Il existe des précédents pour ce type de discours international. En réponse au développement de puissantes technologies d’édition de gènes telles que CRISPR-Cas9, l’Académie nationale des sciences des États-Unis, l’Académie nationale de médecine des États-Unis, la Royal Society de Grande-Bretagne et l’Académie des sciences de Chine ont organisé conjointement un sommet international en décembre de l’année dernière pour discuter des questions scientifiques, éthiques et de gouvernance soulevées par la recherche. Le deuxième volet de cette initiative – un examen et un rapport scientifique et politique sur l’édition de gènes humains – est en cours.
Une voie à suivre
Les scientifiques ont un rôle crucial à jouer dans ce processus. En 1985, lorsque la légalité de la recherche sur les embryons humains au Royaume-Uni était menacée par un projet de loi parlementaire, les rédacteurs de Nature ont lancé un appel aux embryologistes pour qu’ils soumettent des explications sur leurs recherches et leur importance – afin d’éduquer les décideurs politiques et le public avant que des restrictions indues sur la recherche ne soient adoptées (voir Nature 314, 11 ; 1985).

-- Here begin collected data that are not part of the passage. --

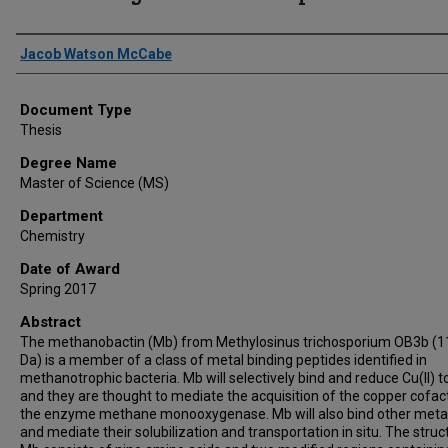
Author
Jacob Watson McCabe
Document Type
Thesis
Degree Name
Master of Science (MS)
Department
Chemistry
Date of Award
Spring 2017
Abstract
The methanobactin (Mb) from Methylosinus trichosporium OB3b (1
Da) is a member of a class of metal binding peptides identified in
methanotrophic bacteria. Mb will selectively bind and reduce Cu(II) to
and they are thought to mediate the acquisition of the copper cofac
the enzyme methane monooxygenase. Mb will also bind other metal
and mediate their solubilization and transportation in situ. The struc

Aujourd’hui, les chercheurs en biologie du développement humain devraient s’engager de la même manière auprès du public sur ce qu’ils font et pourquoi c’est important. Et ils devraient envisager de concevoir leurs expériences d’une manière qui, tout en faisant progresser la découverte, répond également aux préoccupations morales des gens.
Dans l’avenir immédiat, les chercheurs devraient travailler en étroite collaboration avec leurs comités locaux de surveillance de la recherche pour s’assurer qu’ils ne risquent pas de violer les lois ou les directives actuelles. Il existe actuellement des ambiguïtés autour de la définition juridique de l' »embryon humain » dans certaines juridictions, et des incertitudes quant au potentiel biologique des structures auto-organisées de type embryonnaire6.
La semaine prochaine, la Société internationale pour la recherche sur les cellules souches (ISSCR) publiera ses directives révisées pour la recherche sur les cellules souches. Ces directives sont le résultat d’un groupe de travail multinational et interdisciplinaire (dont l’un d’entre nous, I.H., faisait partie) avec la contribution d’intervenants du monde entier. L’un des objectifs de ces lignes directrices est de fournir un cadre à ceux qui s’inquiètent de la façon dont la surveillance de la recherche devrait se faire à la lumière des nouvelles formes de recherche sur les embryons.
À court terme, nous pensons que l’approche recommandée par l’ISSCR pour la surveillance des travaux impliquant des embryons humains offre une voie pratique à suivre – surtout si elle est complétée par la contribution des représentants des nombreux comités consultatifs qui ont adopté la règle des 14 jours. Les candidats évidents sont la Human Fertilisation and Embryology Authority du Royaume-Uni, les Académies nationales des sciences, de l’ingénierie et de la médecine des États-Unis, ainsi que le ministère des Sciences et de la Technologie et le ministère de la Santé de la Chine.
Une collaboration étroite entre ces organisations pourrait permettre d’éviter une réaction négative du public et la mise en œuvre de limites réactives et plus restrictives sur la recherche.